As our state universities continue to face deeper cuts, we are not only hindering many talented students from earning their degrees, but we are also shortchanging the quality of life for all New Mexicans.
Of all the students graduating across the state, a number will be entrepreneurs. Many will be in the health and human services fields. Many will go into the arts. Many will pursue careers in the sciences. And all will have a statistically greater impact on New Mexico’s economy and quality of life than their peers without degrees.
The education of our citizens is the lever to improve all state outcomes. Educated citizens earn higher salaries, pay more taxes, have better health outcomes, commit fewer crimes, require fewer social services, start more successful businesses and are more active in civic life than others.

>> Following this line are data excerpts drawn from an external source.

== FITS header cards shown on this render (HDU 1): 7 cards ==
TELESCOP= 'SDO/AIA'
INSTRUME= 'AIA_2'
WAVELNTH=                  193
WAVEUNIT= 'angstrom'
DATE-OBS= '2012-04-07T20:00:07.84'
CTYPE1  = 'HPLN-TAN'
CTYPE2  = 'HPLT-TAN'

Until there is a greater focus on overall educational attainment and quality, economic and other important outcomes in the state are not likely to improve. We desperately need more and better jobs in New Mexico, and those outcomes are related to educational attainment. We have significant health disparities in the state and, once again, overall health is strongly predicted by both income and educational attainment. Crime tends to go down as educational attainment goes up. The need for various social services tends to go down as educational attainment rises.
Recently, however, I and all other university presidents in New Mexico were informed that we would receive no state appropriations effective July 1. The many challenges associated with balancing the state budget are well-known and, unless revenues increase from some source, additional legally required cuts must be made to balance the budget. At this point, the solution to balancing the budget is to essentially defund public state universities.
There have been some suggestions that this is perhaps more of a ploy or some political maneuvering than a realistic option, but I would note that such measures have and are being taken right now in other states. For example, public institutions of higher education in Illinois have been essentially without state funding for some time, resulting in, among other things, massive employee layoffs, an exodus of students leaving the state for universities with more reliable state funding, and according to my university president colleagues there, extreme challenges associated with recruiting quality staff, faculty and administrators. Who could possibly be interested in working at a state university with zero state support?
New Mexico can do better. The best solution to face New Mexico’s challenges is to put public education at the very center of our collective efforts. As a nation, we’ve moved from a position that public higher education is important for a free and democratic society to flourish, to a position that higher education is mostly a personal benefit. As a state, we can’t afford to adopt such a line of thinking.